What is preprocessing?

Text data contains characters, like punctuations, stop words etc, that does not give information and increase the complexity of the analysis. So, in order to simplify our data, we remove all this noise to obtain a clean and analyzable dataset.

“Preprocess means to bring your text into a form that is predictable and analyzable for your task. But text preprocessing is not directly transferable from task to task.”

“Preprocessing method plays a very important role in text mining techniques and applications. It is the first step in the text mining process.” (Vijayarani et al., 2015)

For example, English stop words like “of”, “an”, etc, do not give much information about context or sentiment or relationships between entities. The goal is to isolate the important words of the text.

text mining1.png
Text Mining Pre-Processing Techniques (Vijayarani et al., 2014)

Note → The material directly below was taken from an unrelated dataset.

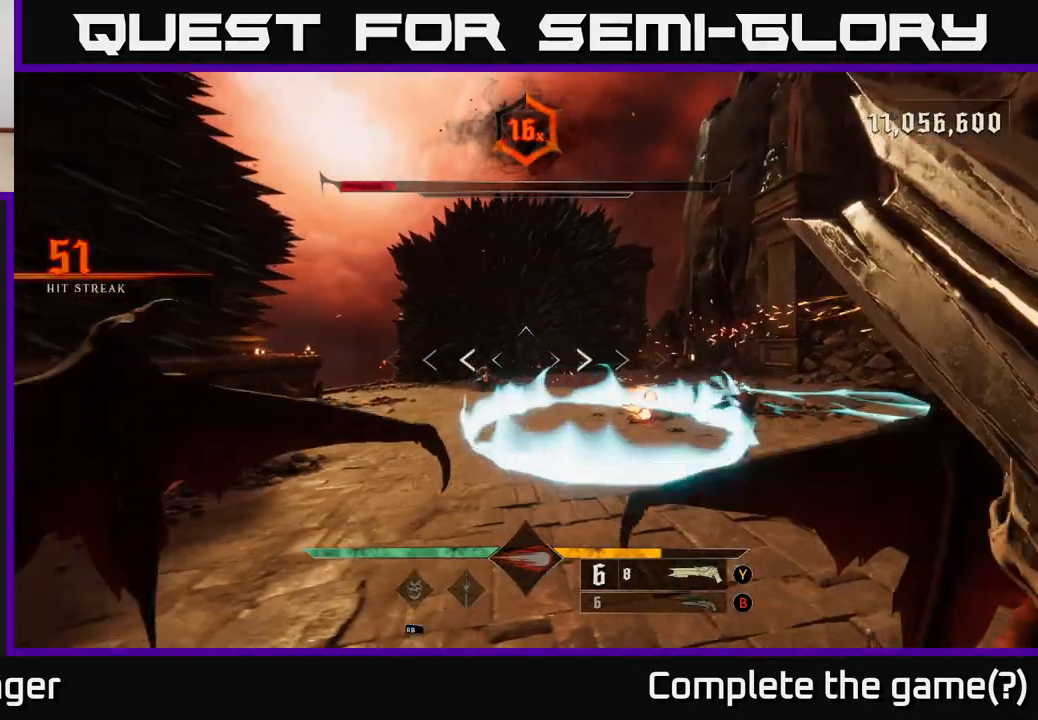
{"buttons": ["R2"], "left_stick": "down-left", "right_stick": "up", "events": [[67, "right_stick", "right"], [133, "left_stick", "left"], [200, "right_stick", "down-right"], [333, "right_stick", "right"], [450, "R2", "down"], [483, "left_stick", "down-left"], [483, "right_stick", "up"]]}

Types of text preprocessing techniques

“Tokenization is the process of breaking a stream of text into words, phrases, symbols, or other meaningful elements called tokens. The aim of the tokenization is the exploration of the words in a sentence. The list of tokens becomes input for further processing such as parsing or text mining.” (Gurusamy and Kannan, 2014)

##Tokenization: Split a text into single word terms called "unigrams" 
text_corpus_clean<-Boost_tokenizer(text_corpus)
text_corpus_clean[[5]]$content

Normalization is a process that includes:

  • converting all letters to lower or upper case
  • removing punctuations,  numbers and white spaces
  • removing stop words, sparce terms and particular words
Example in R: by using tm package
#Normalization: lowercase the words and remove punctuation and numbers
text_corpus_clean<-tm_map(text_corpus , content_transformer(tolower))
text_corpus_clean <- tm_map(text_corpus_clean, removePunctuation)
text_corpus_clean <- tm_map(text_corpus_clean, removeNumbers)
text_corpus_clean <- tm_map(text_corpus_clean, stripWhitespace)

##Remove stopwords and custom stopwords
text_corpus_clean <- c(stopwords('english'), "a", "b") 
##Remove more stop words
myStopwords <- setdiff(myStopwords, c("d", "e")) 
text_corpus_clean <- tm_map(myCorpus, removeWords, myStopwords)

Stemming is the process of reducing inflection in words (e.g. troubled, troubles) to their root form (e.g. trouble). The “root” in this case may not be a real root word, but just a canonical form of the original word.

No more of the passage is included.